Quote the records that follow in full and exactly; leave out the pictures.

*** Opening Information supplied ***

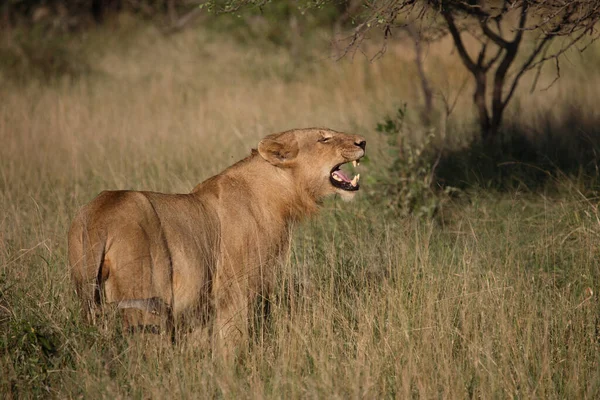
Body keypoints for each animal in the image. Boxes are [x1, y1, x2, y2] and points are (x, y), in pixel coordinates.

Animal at [67, 126, 366, 352]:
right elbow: (232, 339)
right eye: (324, 138)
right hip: (147, 301)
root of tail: (99, 217)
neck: (283, 192)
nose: (362, 141)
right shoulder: (235, 290)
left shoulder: (202, 304)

*** Closing Information supplied ***

## Answer for this exercise:
Body keypoints for each animal in the image. Boxes are [x1, y1, x2, y2] and points are (x, y), in pixel coordinates.

Animal at [67, 126, 366, 352]:
right elbow: (232, 339)
right eye: (324, 138)
right hip: (147, 301)
root of tail: (99, 217)
neck: (283, 192)
nose: (362, 141)
right shoulder: (235, 290)
left shoulder: (202, 304)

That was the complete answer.